WHAT TO PRODUCE -> Can you rewrite the items below with "planning" in place of "logistics", changing nothing else and leaving the pictures out?
----------
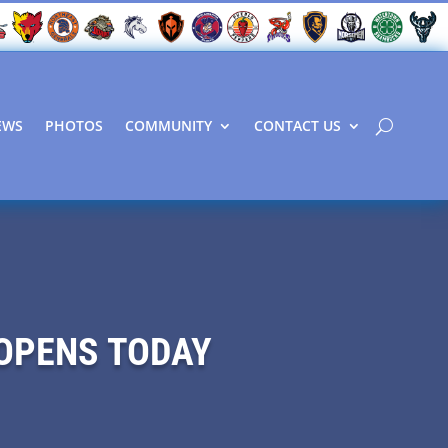
EWS
PHOTOS
COMMUNITY
CONTACT US
OPENS TODAY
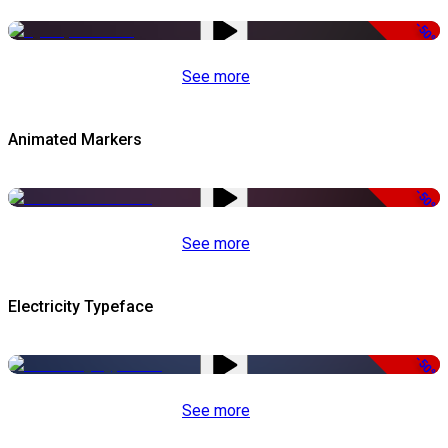
-50%
See more
Animated Markers
-50%
See more
Electricity Typeface
-50%
See more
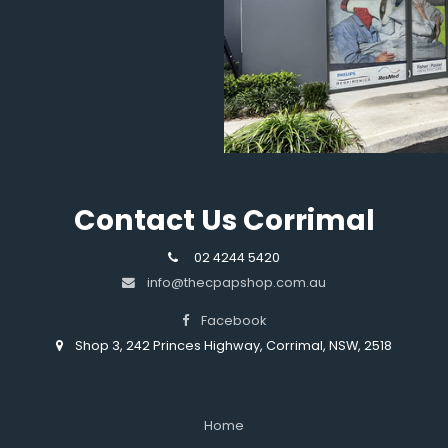
Contact Us Corrimal
02 4244 5420
info@thecpapshop.com.au
Facebook
Shop 3, 242 Princes Highway, Corrimal, NSW, 2518
Home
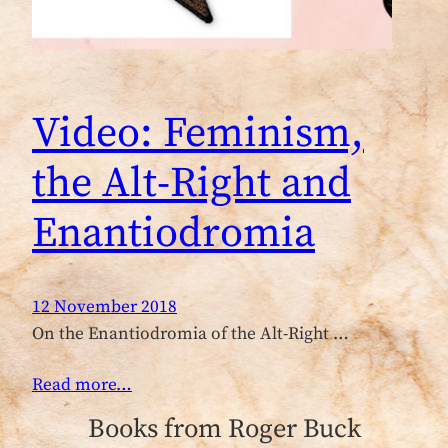
Video: Feminism,
the Alt-Right and
Enantiodromia
12 November 2018
On the Enantiodromia of the Alt-Right …
Read more…
Books from Roger Buck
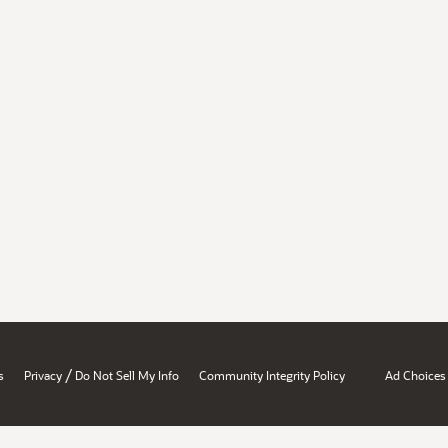
/
s
Privacy
Do Not Sell My Info
Community Integrity Policy
Ad Choices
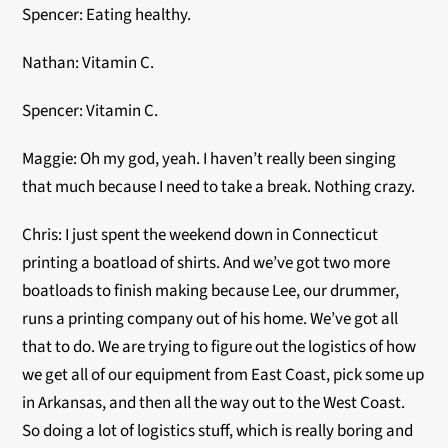
Spencer: Eating healthy.
Nathan: Vitamin C.
Spencer: Vitamin C.
Maggie: Oh my god, yeah. I haven’t really been singing
that much because I need to take a break. Nothing crazy.
Chris: I just spent the weekend down in Connecticut
printing a boatload of shirts. And we’ve got two more
boatloads to finish making because Lee, our drummer,
runs a printing company out of his home. We’ve got all
that to do. We are trying to figure out the logistics of how
we get all of our equipment from East Coast, pick some up
in Arkansas, and then all the way out to the West Coast.
So doing a lot of logistics stuff, which is really boring and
----------
RESPONSE AREA ->
EWS
PHOTOS
COMMUNITY
CONTACT US
OPENS TODAY
-50%
See more
Animated Markers
-50%
See more
Electricity Typeface
-50%
See more
Contact Us Corrimal
02 4244 5420
info@thecpapshop.com.au
Facebook
Shop 3, 242 Princes Highway, Corrimal, NSW, 2518
Home
Video: Feminism,
the Alt-Right and
Enantiodromia
12 November 2018
On the Enantiodromia of the Alt-Right …
Read more…
Books from Roger Buck
/
s
Privacy
Do Not Sell My Info
Community Integrity Policy
Ad Choices
Spencer: Eating healthy.
Nathan: Vitamin C.
Spencer: Vitamin C.
Maggie: Oh my god, yeah. I haven’t really been singing
that much because I need to take a break. Nothing crazy.
Chris: I just spent the weekend down in Connecticut
printing a boatload of shirts. And we’ve got two more
boatloads to finish making because Lee, our drummer,
runs a printing company out of his home. We’ve got all
that to do. We are trying to figure out the planning of how
we get all of our equipment from East Coast, pick some up
in Arkansas, and then all the way out to the West Coast.
So doing a lot of planning stuff, which is really boring and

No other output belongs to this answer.